(Beginning of DATA PROVIDED)

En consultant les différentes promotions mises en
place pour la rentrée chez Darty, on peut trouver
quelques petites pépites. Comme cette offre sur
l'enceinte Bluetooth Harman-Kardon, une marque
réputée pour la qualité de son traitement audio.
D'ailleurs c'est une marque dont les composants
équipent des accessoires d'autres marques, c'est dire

(End of DATA PROVIDED)
(Beginning of DATA PROVIDED)

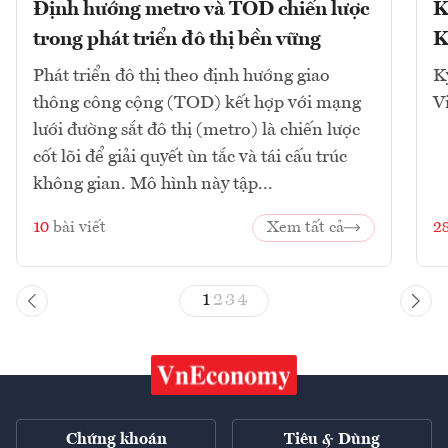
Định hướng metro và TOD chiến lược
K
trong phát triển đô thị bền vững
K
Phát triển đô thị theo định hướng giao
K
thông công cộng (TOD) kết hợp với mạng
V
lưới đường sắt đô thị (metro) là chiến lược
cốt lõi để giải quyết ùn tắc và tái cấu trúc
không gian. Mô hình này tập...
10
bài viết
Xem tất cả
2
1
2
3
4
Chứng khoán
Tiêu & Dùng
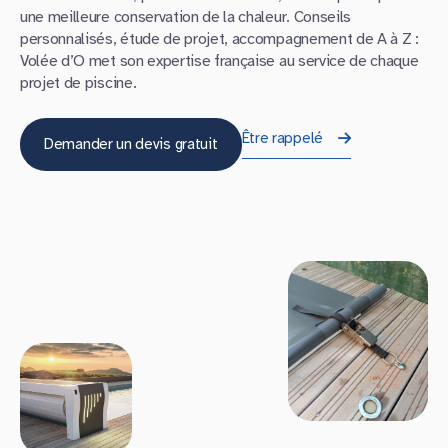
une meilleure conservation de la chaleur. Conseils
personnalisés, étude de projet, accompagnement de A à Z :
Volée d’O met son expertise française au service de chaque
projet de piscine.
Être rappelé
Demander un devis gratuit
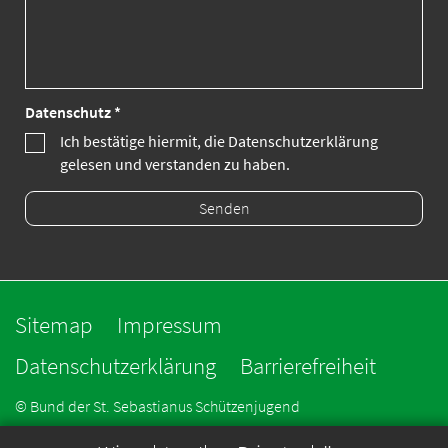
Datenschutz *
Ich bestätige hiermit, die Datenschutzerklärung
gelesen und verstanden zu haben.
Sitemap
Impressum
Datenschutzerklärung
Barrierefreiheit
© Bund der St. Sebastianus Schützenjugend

(End of DATA PROVIDED)

EXERCISE REQUIREMENTS ▸ What belongs in the answer is each line above from the line with "projet de piscine." to the line with "St. Sebastianus Schützenjugend", inclusive, reproduced exactly and free of pictures.

ANSWER TO THIS PROBLEM ▸
projet de piscine.
Être rappelé
Demander un devis gratuit
Datenschutz *
Ich bestätige hiermit, die Datenschutzerklärung
gelesen und verstanden zu haben.
Sitemap
Impressum
Datenschutzerklärung
Barrierefreiheit
© Bund der St. Sebastianus Schützenjugend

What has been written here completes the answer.